Search code examples
amazon-web-servicesamazon-s3archiveamazon-glacier

Archiving millions of small files on S3 to S3 Glacier Deep Archive


I have about 80,000,000 50KB files on S3 (4TB), which I want to transfer to Glacier DA. I have come to realize there's a cost inefficiency in transferring a lot of small files to Glacier.

Assuming I don't mind archiving my files into a single (or multiple) tar/zips - what would be the best practice to transition those files to Glacier DA?

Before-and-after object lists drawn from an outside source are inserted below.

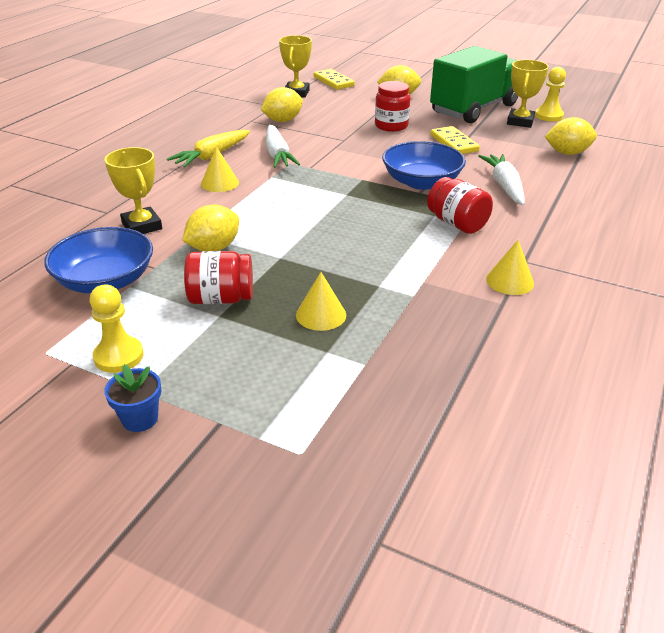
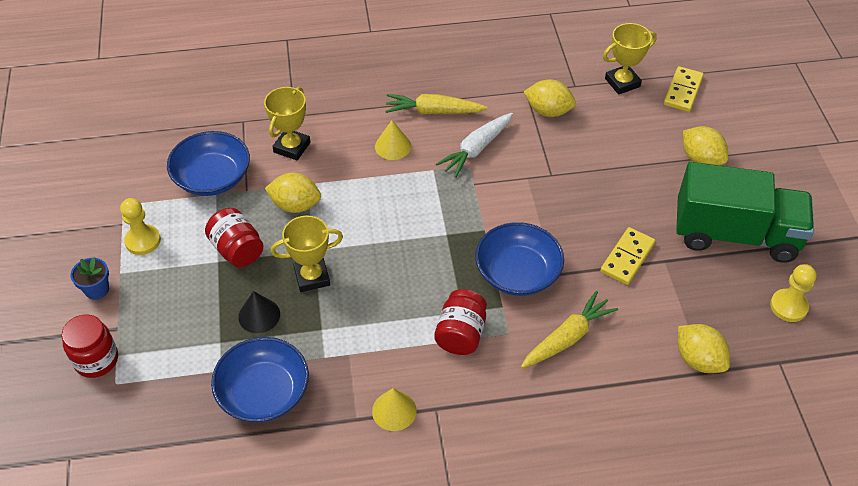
camera: 55 degrees right, 15 degrees up
(321, 314) = (259, 315): yellow cone -> black cone
(391, 126) = (618, 191): red jar -> red jar (96, 360)
(422, 346) = (264, 392): none -> blue bowl
(504, 186) = (567, 338): white carrot -> yellow carrot
(520, 122) = (743, 288): yellow trophy -> yellow trophy (312, 277)

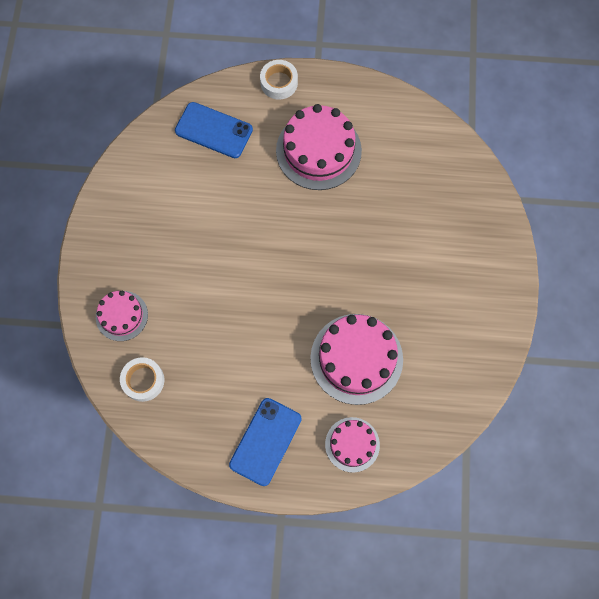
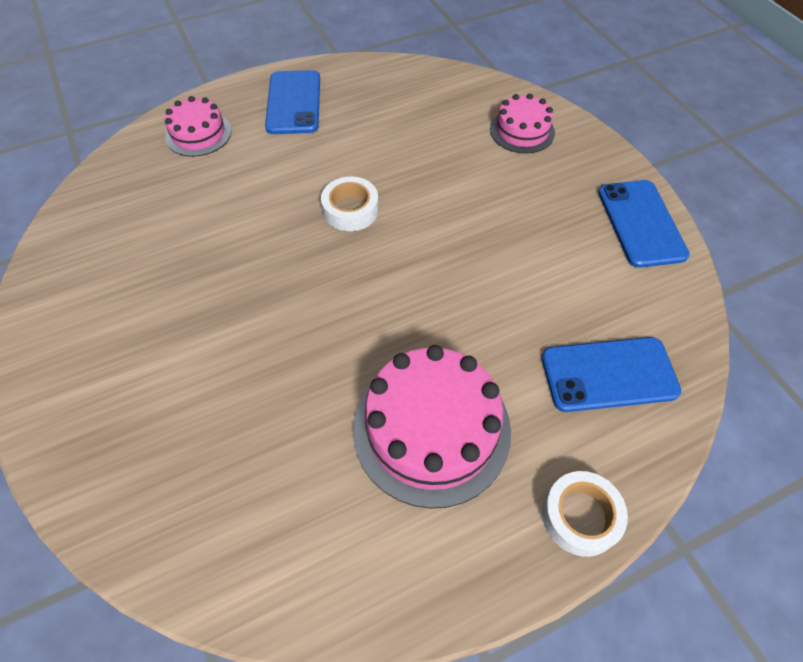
camera: 150 degrees right, 15 degrees down
(114, 202) = (641, 223): none -> blue phone
(143, 380) = (452, 96): white tape -> white tape (350, 210)
(356, 358) = (230, 202): pink cake -> none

It is important to note that I only have these files on S3, and not on any local machine.


Solution

  • The most efficient way would be:

    • Launch an Amazon EC2 instance in the same region as the bucket. Choose an instance type with high-bandwidth networking (eg t3 family). Launch it with spot pricing because you can withstand the small chance that it is stopped. Assign plenty of EBS disk space. (Alternatively, you could choose a Storage Optimized instance since the disk space is included free, but the instance is more expensive. Your choice!)
    • Download a subset of the files to the instance using the AWS Command-Line Interface (CLI) by specifying a path (subdirectory) to copy. Don't try and do it all at once!
    • Zip/compress the files on the EC2 instance
    • Upload the compressed files to S3 using --storage-class DEEP_ARCHIVE
    • Check that everything seems good, and repeat for another subset!

    The above would incur very little charge since you can terminate the EC2 when it is no longer needed, and EBS is only charged while the volumes exist.

    If it takes too long to list a subset of the files, you might consider using Amazon S3 Inventory, which can provide a daily or weekly CSV file listing all objects. You can then use this list to specifically copy files, or identify a path/subdirectory to copy.

    As an extra piece of advice... if your system is continuing to collect even more files, you might consider collecting the data in a different way (eg streaming to Kinesis Firehose to batch data together), or combining the data on a regular basis rather than letting it creep up to so many files again. Fewer, larger files are much easier to use in processes if possible.